Black cohosh (Cimicifuga racemosa, also known as Actaea racemosa) is a North American native plant. It has common usage internationally for the treatment of hot flushes and sweats experienced by postmenopausal women. Overall, results of randomized controlled trials do not suggest black cohosh is useful in the treatment of hot flushes.

Women who flush appear to have greater sympathetic nervous system activity and the drug clonidine, a centrally acting a-adrenergic antihypertensive, may act by elevating the “flush threshold”. Clonidine 50 to 150 mcg twice daily has been used for many years to alleviate hot flushes with limited effectiveness.  Some women experience side effects at very low doses (dry mouth). 

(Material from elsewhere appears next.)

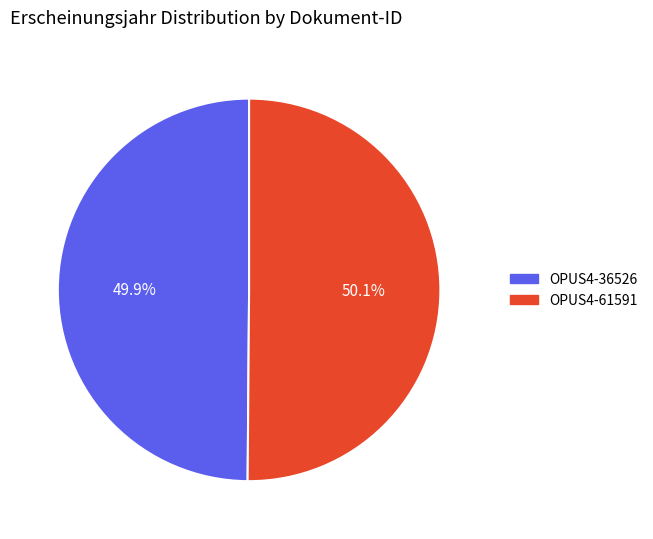

Count the number of slices in the pie.

2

Gabapentin was developed for the treatment of epilepsy. It is also used for neurogenic pain, restless-leg syndrome, essential tremor, bipolar disorder and migraine prevention. However doses of 300-900mg at night have been shown to be efficacious in reducing the frequency and severity of hot flushes.  More somatic complaints were reported with gabapentin than with oestrogen or placebo however it is still represents a nonhormonal alternative to oestrogen for some women.

Serotonin reuptake inhibitors (SSRIs)
SSRIs have been studied as alternatives to estrogen to reduce hot flushes and improve mood disorders in women unable to use hormone therapy. Studies of venlafaxine   a serotonergic-noradrenergic reuptake inhibitor, and paroxetine, an SSRI, indicate a moderate reduction in vasomotor symptoms with doses of 37.5 to 75mg and 12.5 to 25 mg per day respectively. Both therapies may cause nausea and insomnia. In addition, venlafaxine may cause dry mouth, constipation and decreased appetite whereas paroxetine may cause headaches.